Palbociclib dihydrochloride (500 nM, 7 days) increases expression of homologous genes (H2d1, H2k1, and B2m) in MDA-MB-453 and MDA-MB-361 cells^[2].
Palbociclib dihydrochloride (0-1 μM, 6 days) inhibits growth of several luminal ER-positive as well as HER2-amplified breast cancer cell lines, with IC₅₀ values ranging from 4 nM to 1 μM^[3].
Palbociclib dihydrochloride (0-1 μM, 3 days) inhibits the proliferation of human liver cancer cell lines with IC₅₀ values ranging from 0.01 μM to 3.49 μM, and induces a reversible cell cycle arrest^[4]. In Vivo: Palbociclib dihydrochloride (oral adminstration, 75 or 150 mg/kg, daily for 14 days) produces rapid tumor regressions and delays tumor growth^[1].

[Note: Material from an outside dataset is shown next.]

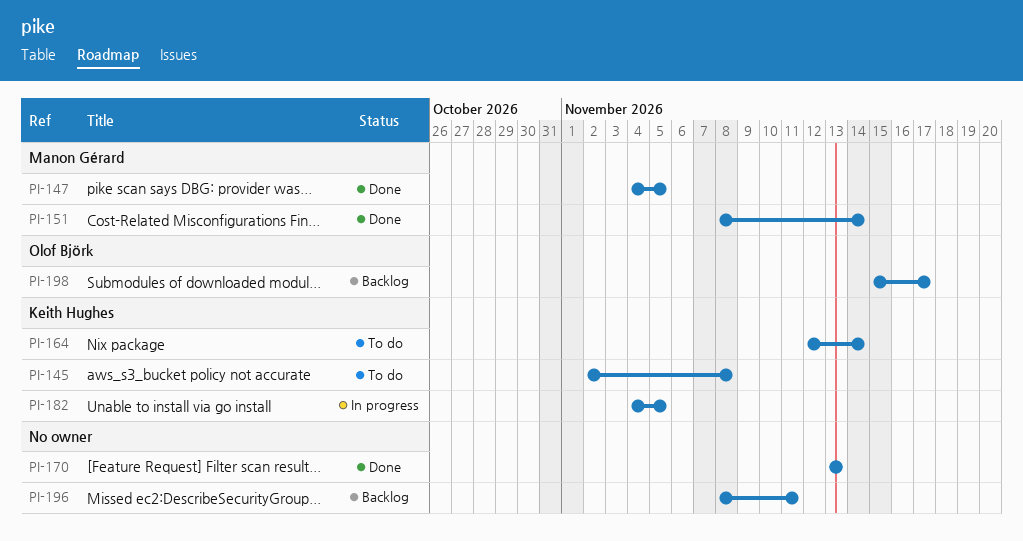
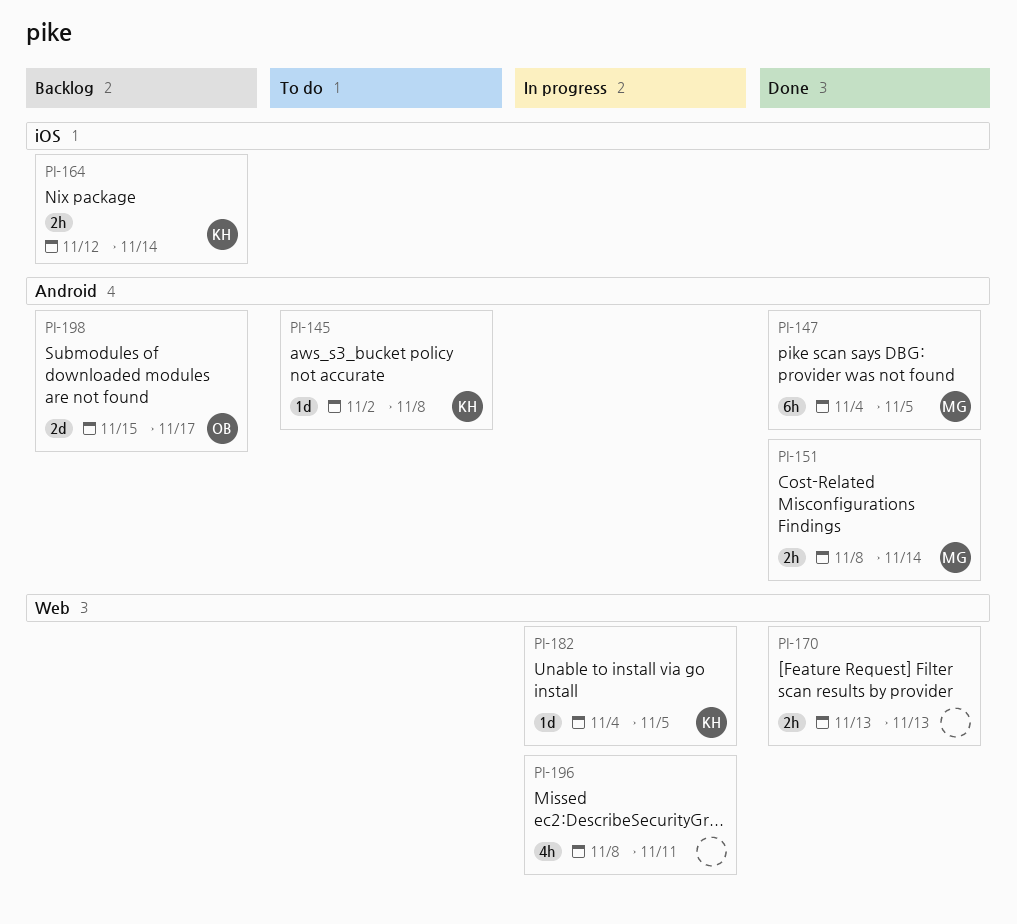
PI-164, status: To do -> Backlog
PI-196, status: Backlog -> In progress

Palbociclib dihydrochloride (oral adminstration, 90 mg/kg, daily for 12 days) reduces Treg numbers and the Treg:CD8 ratio in the spleen and lymph nodes in tumor-free mice, demonstrating the tumor-independent effects^[2].
Palbociclib dihydrochloride (oral administration, 100 mg/kg, daily for 1 week) has potent antitumour effects in genetically engineered mosaic mouse model of liver cancer^[4].